Does lipid emulsion therapy decrease insulin resistance in diltizaem overdose?
December 2, 2010, 5:58 pm





Diltiazem poisoning treated with hyperinsulinemic euglycemic therapy and intravenous lipid emulsion. Montiel V et al. Eur J Emerg Med2010 Nov 17 [Epub ahead of print]
A consistent feature of severe calcium channel blocker (CCB) toxicity is insulin resistance. It is typical to see these patients present with elevated serum glucose levels which remained high even after treatment with high dose insulin. Some research has suggested that serum glucose levels correlate with the severity of CCB poisoning. There has also been other research suggesting that intravenous lipid emulsion (ILE) therapy may improve clinical outcomes in overdose of lipophilic CCBs such as verapamil or diltiazem.

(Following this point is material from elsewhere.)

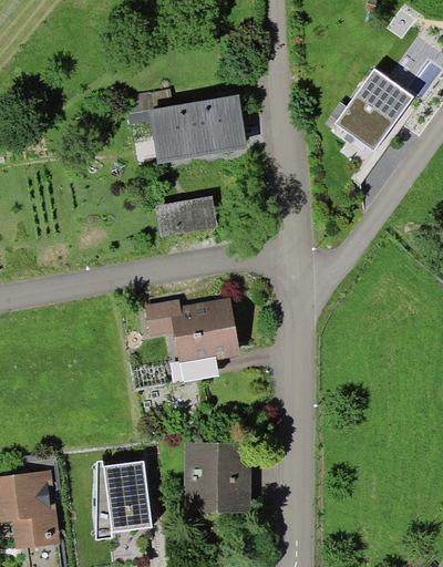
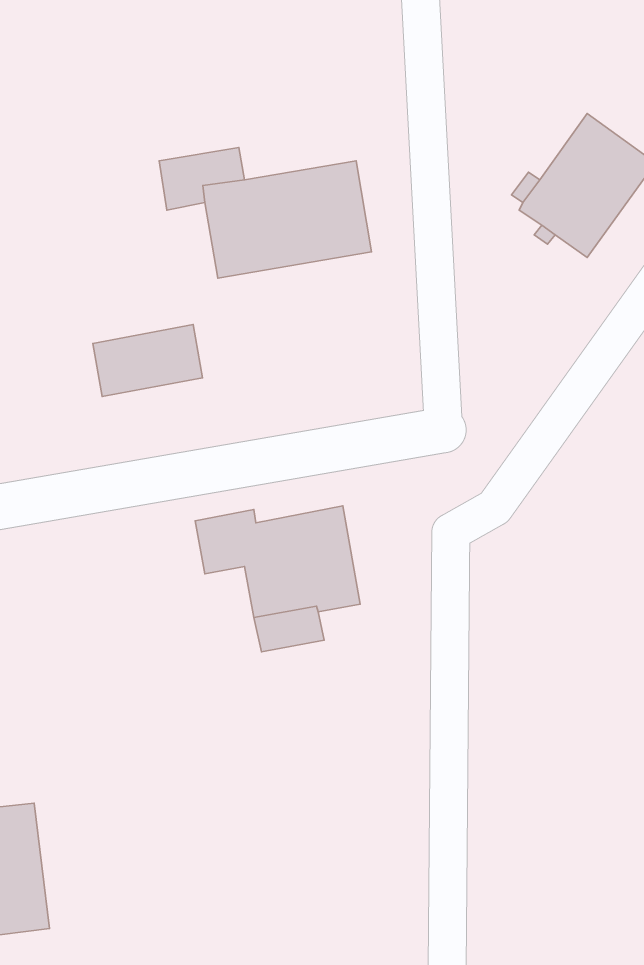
building: [154,195,218,237] -> [93,325,203,397]
building: [184,442,251,513] -> none
building: [95,461,153,540] -> none

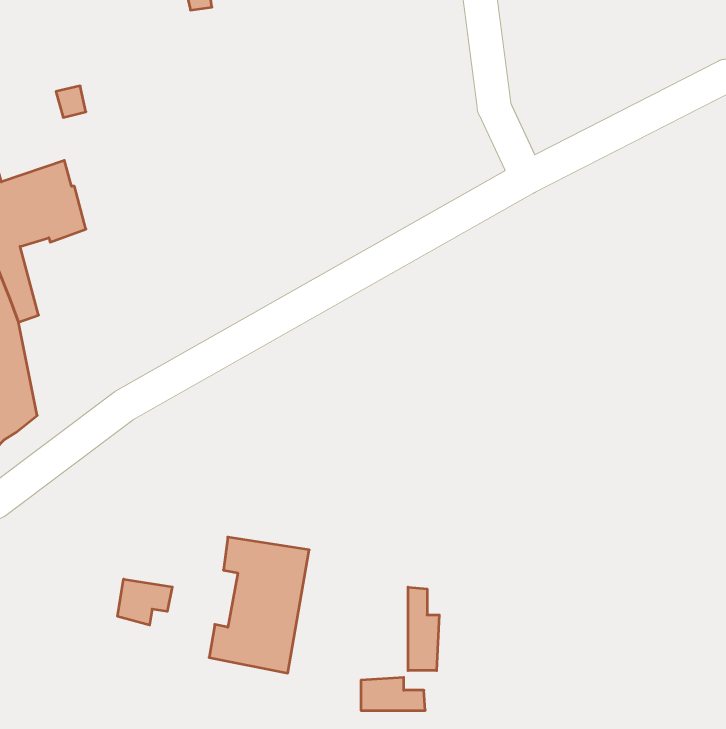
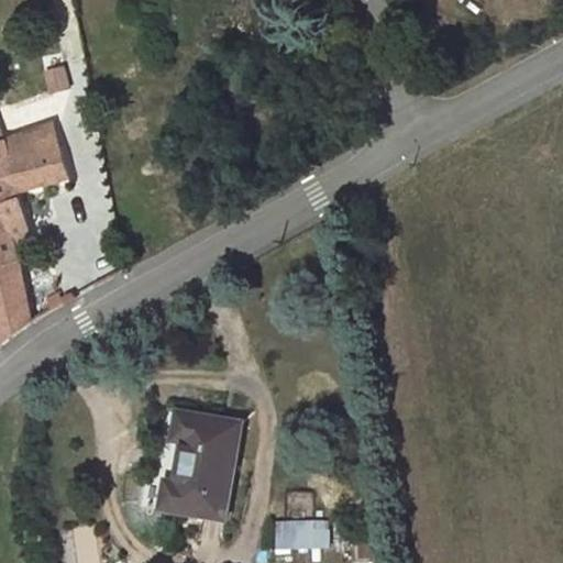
building: [118,579,172,625] -> none
building: [408,587,439,671] -> none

This interesting but inconclusive case report from Belgium describes an 18-year-old 50-kg woman who presented to hospital 8 hours after ingesting 3600 mg of sustained-release diltiazem. On admission blood glucose level was 274 mg/dl and diltiazem level 7893 ng/ml (therapeutic 40-160 ng/ml). She developed respiratory failure requiring mechanical ventilation and persistent hypotension, and was treated with hyperinsulinemia euglycemia therapy (HIE) 11 hours after admission (19 hours after ingestion). Three hours later no significant hemodynamic improvement was noted. The blood glucose level had remained stable despite minimal supplementation. At that point ILE was administered. Within one hour, the glucose level began to decrese at an accelerated rate and insulin infusion was tapered and discontinued.
One possible interpretaton of this narrative is that ILE provided a lipid sink, pulling diltiazem out of tissues and thus decreasing its toxic effects. However, there was so much going on in this case and so many other treatment modalities were administered that it is impossible to draw any strong conclusions. I agree with the authors that the clinical course might have been different if HIE had been started earlier and/or using higher doses of insulin.
Actually, a close inspection of figure 1 in the paper makes the e the ILE on the glucose level less impressive than does the author’s narrative. Although the glucose level had begun to fall long before ILE was administered, it does appear that the rate of decrease accelerated somewhat after ILE. An interesting observation, but no more.